#### [Aufgaben]
1. Beantworten Sie anhand des Textauszugs zum Tempolimit für Kleintransporter:
(a) Wie viel Prozent aller Unfälle von Kleintransportern in Baustellenbereichen passieren laut Text durch Geschwindigkeitsüberschreitungen?
(b) Welche Stelle hat laut Redner festgestellt, dass es nicht zu einem solchen Tempolimit kommen soll?
(c) Aus wessen Antrag wird zitiert?
2. Schreiben Sie den Textauszug zum Tempolimit für Kleintransporter im Anschluss an seinen letzten Satz weiter.
══ Textauszug
Sechstens: Wir wollen eine streckenbezogene Höchstgeschwindigkeitsbegrenzung und damit verbunden auch eine stärkere Überwachung erreichen. Das bedeutet ein klares Nein zu einem Tempolimit. Es ist auffällig, dass in Baustellenbereichen ungefähr 70 % aller Unfälle von Kleintransportern durch Geschwindigkeitsüberschreitungen passieren.
Wenn ich das Argument aus dem PDS-Antrag einmal aufgreifen darf: Frau Tack, in Ihrem Antrag heißt es:
„Die Empfehlung von Verkehrsexperten, ein Tempolimit für Kleintransporter einzuführen, wird deshalb aufgegriffen.“
Erstens müssen Sie mir einmal erklären, welche Verkehrsexperten Sie damit meinen; denn ich habe eingangs gesagt, dass auch der Verkehrsgerichtstag in Goslar festgestellt hat, dass es eben nicht zu einem solchen Tempolimit kommen soll. Sie wissen ja auch, dass maximal 2 bis 4 % aller Unfälle infolge Geschwindigkeitsüberschreitungen auftreten. Das heißt, 96 % aller Unfälle mit Kleintransportern geschehen im Bereich von Baustellen oder dort, wo aufgrund streckenabhängiger Anordnungen bereits Tempolimits bestehen. Das heißt, Sie wollen ein Tempolimit einführen, um damit maximal 2 bis 4 % der Unfälle zu verhindern. Dieses Instrument lehnen wir generell ab.
════
══ Datenauszug
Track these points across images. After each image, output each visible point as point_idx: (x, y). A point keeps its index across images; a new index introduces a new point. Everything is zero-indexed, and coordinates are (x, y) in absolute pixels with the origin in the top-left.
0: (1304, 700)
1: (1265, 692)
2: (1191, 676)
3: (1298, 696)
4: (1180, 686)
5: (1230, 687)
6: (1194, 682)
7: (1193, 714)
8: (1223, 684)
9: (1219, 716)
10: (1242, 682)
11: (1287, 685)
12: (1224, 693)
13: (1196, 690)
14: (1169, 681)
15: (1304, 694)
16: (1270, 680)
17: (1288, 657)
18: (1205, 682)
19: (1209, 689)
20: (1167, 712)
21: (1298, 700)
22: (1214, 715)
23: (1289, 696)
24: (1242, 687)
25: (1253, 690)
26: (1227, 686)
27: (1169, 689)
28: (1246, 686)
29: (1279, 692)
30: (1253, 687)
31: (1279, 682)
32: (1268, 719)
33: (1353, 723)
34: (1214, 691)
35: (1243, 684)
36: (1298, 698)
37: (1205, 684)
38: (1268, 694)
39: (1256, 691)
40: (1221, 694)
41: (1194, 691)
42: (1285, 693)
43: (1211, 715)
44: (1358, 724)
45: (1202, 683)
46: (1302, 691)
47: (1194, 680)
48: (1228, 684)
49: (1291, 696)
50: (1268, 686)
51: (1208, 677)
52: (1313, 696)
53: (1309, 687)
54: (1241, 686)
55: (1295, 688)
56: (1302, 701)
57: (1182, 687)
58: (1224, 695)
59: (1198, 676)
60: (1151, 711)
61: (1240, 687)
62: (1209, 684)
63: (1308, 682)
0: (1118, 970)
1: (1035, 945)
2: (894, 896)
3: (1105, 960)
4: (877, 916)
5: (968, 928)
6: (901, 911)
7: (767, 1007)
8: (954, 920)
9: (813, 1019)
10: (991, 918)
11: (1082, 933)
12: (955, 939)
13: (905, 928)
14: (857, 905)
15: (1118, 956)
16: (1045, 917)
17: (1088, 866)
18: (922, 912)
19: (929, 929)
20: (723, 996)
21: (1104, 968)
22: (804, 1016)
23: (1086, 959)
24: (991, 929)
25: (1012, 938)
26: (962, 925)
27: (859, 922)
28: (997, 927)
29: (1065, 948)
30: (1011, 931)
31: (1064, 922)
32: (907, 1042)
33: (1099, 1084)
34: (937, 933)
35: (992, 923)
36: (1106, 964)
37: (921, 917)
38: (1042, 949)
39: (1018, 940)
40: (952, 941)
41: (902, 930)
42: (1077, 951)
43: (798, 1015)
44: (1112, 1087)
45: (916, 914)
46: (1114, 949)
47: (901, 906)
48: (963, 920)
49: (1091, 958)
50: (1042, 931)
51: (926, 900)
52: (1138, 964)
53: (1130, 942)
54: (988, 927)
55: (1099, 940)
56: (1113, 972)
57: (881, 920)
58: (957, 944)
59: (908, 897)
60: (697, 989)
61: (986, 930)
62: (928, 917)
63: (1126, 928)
════
══ Datenauszug
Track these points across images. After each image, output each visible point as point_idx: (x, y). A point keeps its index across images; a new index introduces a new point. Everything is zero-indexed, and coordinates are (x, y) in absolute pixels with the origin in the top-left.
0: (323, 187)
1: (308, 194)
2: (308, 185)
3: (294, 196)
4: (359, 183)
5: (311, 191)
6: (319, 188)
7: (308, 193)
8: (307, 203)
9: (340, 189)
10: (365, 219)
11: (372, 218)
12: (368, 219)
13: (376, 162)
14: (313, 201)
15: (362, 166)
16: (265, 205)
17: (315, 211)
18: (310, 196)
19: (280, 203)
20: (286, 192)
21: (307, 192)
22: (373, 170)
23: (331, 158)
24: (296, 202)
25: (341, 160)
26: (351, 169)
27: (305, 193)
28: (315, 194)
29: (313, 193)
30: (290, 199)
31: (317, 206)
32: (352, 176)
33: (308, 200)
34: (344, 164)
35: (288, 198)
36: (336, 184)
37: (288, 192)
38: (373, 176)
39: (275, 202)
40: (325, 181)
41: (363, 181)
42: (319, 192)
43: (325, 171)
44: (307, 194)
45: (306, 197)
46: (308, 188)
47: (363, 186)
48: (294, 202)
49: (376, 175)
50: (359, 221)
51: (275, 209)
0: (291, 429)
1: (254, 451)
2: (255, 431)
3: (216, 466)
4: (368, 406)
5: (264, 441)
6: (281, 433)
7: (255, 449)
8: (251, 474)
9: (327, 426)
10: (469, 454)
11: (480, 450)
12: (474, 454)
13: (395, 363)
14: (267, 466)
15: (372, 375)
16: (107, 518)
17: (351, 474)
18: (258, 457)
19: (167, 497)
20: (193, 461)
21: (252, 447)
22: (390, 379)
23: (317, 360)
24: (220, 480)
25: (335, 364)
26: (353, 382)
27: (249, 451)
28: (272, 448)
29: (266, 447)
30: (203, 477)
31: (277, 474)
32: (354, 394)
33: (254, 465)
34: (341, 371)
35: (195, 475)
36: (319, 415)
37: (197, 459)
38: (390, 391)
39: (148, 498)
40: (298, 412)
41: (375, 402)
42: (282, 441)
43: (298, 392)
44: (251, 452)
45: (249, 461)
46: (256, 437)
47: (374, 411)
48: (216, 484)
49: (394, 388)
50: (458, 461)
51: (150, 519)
════
#### [Lösungen]
1.
(a) Ungefähr 70 %.
(b) Der Verkehrsgerichtstag in Goslar.
(c) Aus dem PDS-Antrag von Frau Tack.

2.
Ich gehe davon aus, dass der Minister im Zusammenhang mit der Verkehrsministerkonferenz dazu noch einiges sagen wird. Es müssen also auch in Schwerpunktbereichen, zum Beispiel Baustellen, verstärkt Kontrollen durchgeführt werden.
Meine Damen und Herren, wir brauchen neue Möglichkeiten bezüglich Erhöhung der Verkehrssicherheit bei Kleintransportern, wie ich mit meiner Argumentation verdeutlich wollte. Wir werden die Empfehlungen der Verkehrsexperten, die wir gründlich gelesen haben, Frau Tack, im Wesentlichen aufgreifen. Das Ganze soll eine sinnvolle Ergänzung des zukünftigen, dann auch wieder in Brandenburg neu aufgelegten Verkehrssicherheitsprogramms sein. Ich bitte deshalb um die Zustimmung zum Antrag der großen Koalition. Der Antrag der PDS
Ich danke dem Abgeordneten Senftleben und gebe der Abgeordneten Tack von der Fraktion der PDS das Wort.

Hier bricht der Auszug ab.